**Your assignment:**
Could you repeat the listing exactly, leaving out the pictures?

Information Start Marker

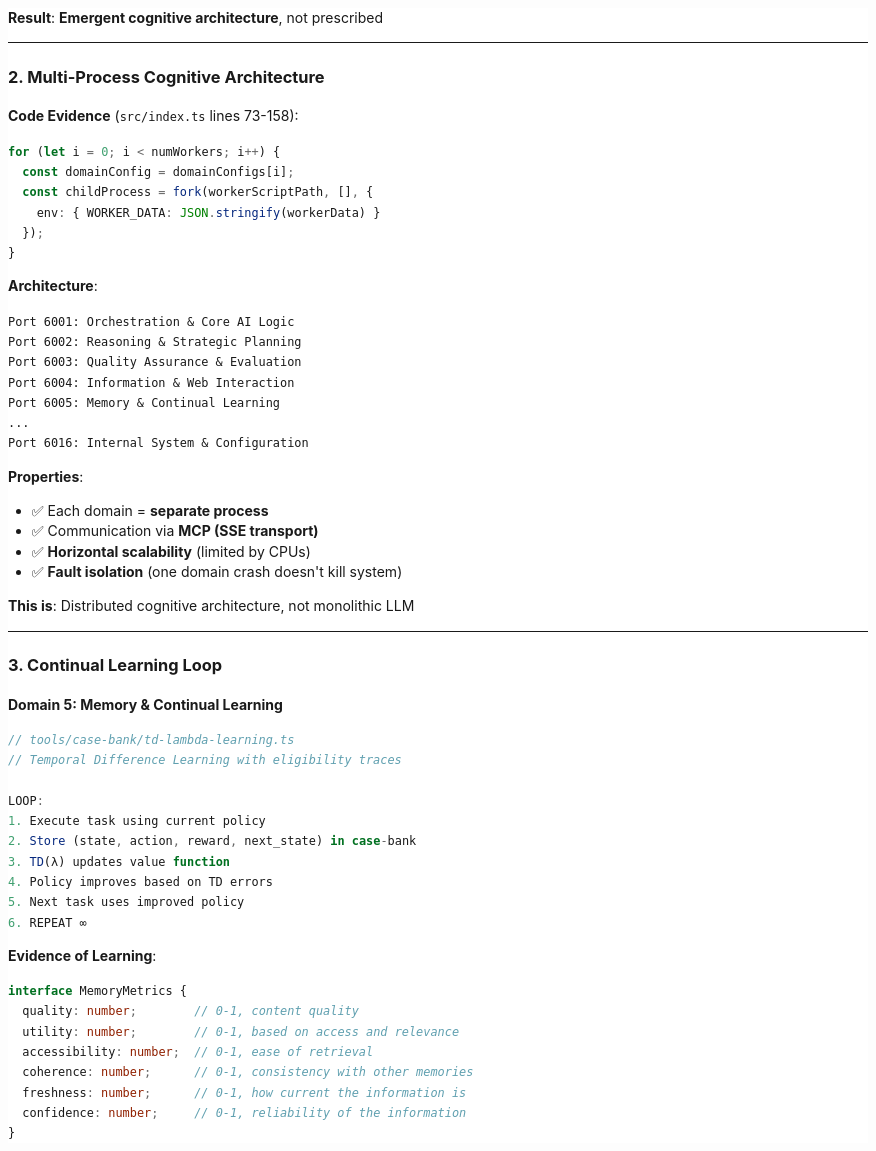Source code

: **Result**: **Emergent cognitive architecture**, not prescribed

---

### 2. **Multi-Process Cognitive Architecture**

**Code Evidence** (`src/index.ts` lines 73-158):
```typescript
for (let i = 0; i < numWorkers; i++) {
  const domainConfig = domainConfigs[i];
  const childProcess = fork(workerScriptPath, [], {
    env: { WORKER_DATA: JSON.stringify(workerData) }
  });
}
```

**Architecture**:
```
Port 6001: Orchestration & Core AI Logic
Port 6002: Reasoning & Strategic Planning
Port 6003: Quality Assurance & Evaluation
Port 6004: Information & Web Interaction
Port 6005: Memory & Continual Learning
...
Port 6016: Internal System & Configuration
```

**Properties**:
- ✅ Each domain = **separate process**
- ✅ Communication via **MCP (SSE transport)**
- ✅ **Horizontal scalability** (limited by CPUs)
- ✅ **Fault isolation** (one domain crash doesn't kill system)

**This is**: Distributed cognitive architecture, not monolithic LLM

---

### 3. **Continual Learning Loop**

**Domain 5: Memory & Continual Learning**

```typescript
// tools/case-bank/td-lambda-learning.ts
// Temporal Difference Learning with eligibility traces

LOOP:
1. Execute task using current policy
2. Store (state, action, reward, next_state) in case-bank
3. TD(λ) updates value function
4. Policy improves based on TD errors
5. Next task uses improved policy
6. REPEAT ∞
```

**Evidence of Learning**:
```typescript
interface MemoryMetrics {
  quality: number;        // 0-1, content quality
  utility: number;        // 0-1, based on access and relevance
  accessibility: number;  // 0-1, ease of retrieval
  coherence: number;      // 0-1, consistency with other memories
  freshness: number;      // 0-1, how current the information is
  confidence: number;     // 0-1, reliability of the information
}
```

Information End Marker

**Task response:**
Source code

: **Result**: **Emergent cognitive architecture**, not prescribed

---

### 2. **Multi-Process Cognitive Architecture**

**Code Evidence** (`src/index.ts` lines 73-158):
```typescript
for (let i = 0; i < numWorkers; i++) {
  const domainConfig = domainConfigs[i];
  const childProcess = fork(workerScriptPath, [], {
    env: { WORKER_DATA: JSON.stringify(workerData) }
  });
}
```

**Architecture**:
```
Port 6001: Orchestration & Core AI Logic
Port 6002: Reasoning & Strategic Planning
Port 6003: Quality Assurance & Evaluation
Port 6004: Information & Web Interaction
Port 6005: Memory & Continual Learning
...
Port 6016: Internal System & Configuration
```

**Properties**:
- ✅ Each domain = **separate process**
- ✅ Communication via **MCP (SSE transport)**
- ✅ **Horizontal scalability** (limited by CPUs)
- ✅ **Fault isolation** (one domain crash doesn't kill system)

**This is**: Distributed cognitive architecture, not monolithic LLM

---

### 3. **Continual Learning Loop**

**Domain 5: Memory & Continual Learning**

```typescript
// tools/case-bank/td-lambda-learning.ts
// Temporal Difference Learning with eligibility traces

LOOP:
1. Execute task using current policy
2. Store (state, action, reward, next_state) in case-bank
3. TD(λ) updates value function
4. Policy improves based on TD errors
5. Next task uses improved policy
6. REPEAT ∞
```

**Evidence of Learning**:
```typescript
interface MemoryMetrics {
  quality: number;        // 0-1, content quality
  utility: number;        // 0-1, based on access and relevance
  accessibility: number;  // 0-1, ease of retrieval
  coherence: number;      // 0-1, consistency with other memories
  freshness: number;      // 0-1, how current the information is
  confidence: number;     // 0-1, reliability of the information
}
```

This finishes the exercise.